Single by Yōko Oginome and Kazuhito Murata
- Language: Japanese
- English title: Let's Start Today
- Released: February 9, 1994
- Recorded: 1993
- Genre: J-pop
- Length: 5:51
- Label: Victor
- Songwriters: Yasushi Akimoto; Tsugutoshi Gotō;

Yōko Oginome singles chronology
| "Mystery in Love" (1993) | "Kyō kara Hajime yō" (1994) | "Koi no Hallelujah" (1994) |

= Kyō kara Hajime yō =

1994 single by Yōko Oginome

"Kyō kara Hajime yō" (今日から始めよう) is the 32nd single by Japanese singer Yōko Oginome, and it is a duet with Kazuhito Murata. Written by Yasushi Akimoto and Tsugutoshi Gotō, the single was released on February 9, 1994, by Victor Entertainment.

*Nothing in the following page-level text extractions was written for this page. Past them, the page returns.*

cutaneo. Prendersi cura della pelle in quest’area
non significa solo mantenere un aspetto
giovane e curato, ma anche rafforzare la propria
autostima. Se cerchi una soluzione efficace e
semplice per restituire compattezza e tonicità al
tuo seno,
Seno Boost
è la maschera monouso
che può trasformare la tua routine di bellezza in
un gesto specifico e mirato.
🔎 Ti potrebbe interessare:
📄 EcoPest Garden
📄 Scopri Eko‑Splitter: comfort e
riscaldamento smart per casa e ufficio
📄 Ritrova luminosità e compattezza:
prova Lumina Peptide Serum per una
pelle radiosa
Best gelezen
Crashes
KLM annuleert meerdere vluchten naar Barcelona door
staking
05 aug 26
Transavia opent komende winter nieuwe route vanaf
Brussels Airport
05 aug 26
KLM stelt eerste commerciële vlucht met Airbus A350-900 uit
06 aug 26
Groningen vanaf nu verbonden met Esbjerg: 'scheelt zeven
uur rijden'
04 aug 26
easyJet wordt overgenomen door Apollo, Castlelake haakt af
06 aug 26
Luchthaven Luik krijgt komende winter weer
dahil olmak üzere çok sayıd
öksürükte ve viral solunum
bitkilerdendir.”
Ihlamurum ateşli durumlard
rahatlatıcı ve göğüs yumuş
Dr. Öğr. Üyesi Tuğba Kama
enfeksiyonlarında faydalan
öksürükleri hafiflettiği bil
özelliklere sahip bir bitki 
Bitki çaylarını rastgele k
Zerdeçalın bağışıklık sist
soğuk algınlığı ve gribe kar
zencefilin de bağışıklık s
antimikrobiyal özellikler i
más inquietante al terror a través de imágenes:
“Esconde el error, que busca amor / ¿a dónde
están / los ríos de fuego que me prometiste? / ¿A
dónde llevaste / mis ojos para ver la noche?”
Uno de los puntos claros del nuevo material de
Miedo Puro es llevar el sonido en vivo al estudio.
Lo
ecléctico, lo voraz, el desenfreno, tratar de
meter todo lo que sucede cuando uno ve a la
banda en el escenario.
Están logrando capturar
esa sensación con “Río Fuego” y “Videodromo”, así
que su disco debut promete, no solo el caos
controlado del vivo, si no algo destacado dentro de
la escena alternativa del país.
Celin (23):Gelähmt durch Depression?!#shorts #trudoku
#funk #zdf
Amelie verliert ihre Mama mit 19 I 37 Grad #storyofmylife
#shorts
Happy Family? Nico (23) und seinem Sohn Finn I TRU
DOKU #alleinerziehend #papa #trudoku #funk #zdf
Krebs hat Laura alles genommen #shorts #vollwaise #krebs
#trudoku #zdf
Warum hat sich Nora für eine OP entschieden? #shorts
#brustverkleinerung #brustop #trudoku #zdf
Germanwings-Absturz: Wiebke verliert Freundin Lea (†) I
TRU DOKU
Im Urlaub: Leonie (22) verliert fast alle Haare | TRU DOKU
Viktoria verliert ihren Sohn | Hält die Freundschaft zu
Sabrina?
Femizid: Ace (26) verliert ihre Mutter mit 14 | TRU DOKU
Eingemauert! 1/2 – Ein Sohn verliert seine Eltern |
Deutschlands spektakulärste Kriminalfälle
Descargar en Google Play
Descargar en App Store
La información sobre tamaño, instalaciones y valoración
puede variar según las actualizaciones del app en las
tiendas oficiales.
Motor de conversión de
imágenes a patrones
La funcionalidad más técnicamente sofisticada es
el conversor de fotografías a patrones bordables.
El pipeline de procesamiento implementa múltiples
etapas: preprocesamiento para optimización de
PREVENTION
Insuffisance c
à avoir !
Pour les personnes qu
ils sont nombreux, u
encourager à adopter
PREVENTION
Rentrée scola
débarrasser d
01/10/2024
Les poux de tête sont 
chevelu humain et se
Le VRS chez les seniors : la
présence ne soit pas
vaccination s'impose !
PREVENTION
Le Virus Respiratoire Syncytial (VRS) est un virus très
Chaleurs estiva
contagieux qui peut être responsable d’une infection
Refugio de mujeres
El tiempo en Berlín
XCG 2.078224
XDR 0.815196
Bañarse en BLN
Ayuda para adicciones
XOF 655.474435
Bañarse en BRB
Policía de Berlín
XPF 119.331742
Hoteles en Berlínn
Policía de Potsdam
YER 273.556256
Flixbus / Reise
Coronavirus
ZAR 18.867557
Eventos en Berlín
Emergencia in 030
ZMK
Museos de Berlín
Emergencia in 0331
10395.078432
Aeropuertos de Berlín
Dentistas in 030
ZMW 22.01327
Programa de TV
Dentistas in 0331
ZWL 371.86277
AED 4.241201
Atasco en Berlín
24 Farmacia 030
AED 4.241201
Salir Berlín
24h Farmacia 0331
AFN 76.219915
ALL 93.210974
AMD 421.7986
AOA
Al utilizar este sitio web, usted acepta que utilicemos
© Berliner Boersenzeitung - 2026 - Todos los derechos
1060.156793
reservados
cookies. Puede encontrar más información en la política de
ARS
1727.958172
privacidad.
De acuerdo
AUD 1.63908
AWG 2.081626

==Background and release==
The duet was planned by Victor Entertainment to celebrate Valentine's Day and White Day. The song was used by Bourbon Corporation for their "Valentine's and White Day" commercials. The single features three different karaoke mixes for individual listeners to sing Oginome or Murata's vocals, or to sing it in its entirety.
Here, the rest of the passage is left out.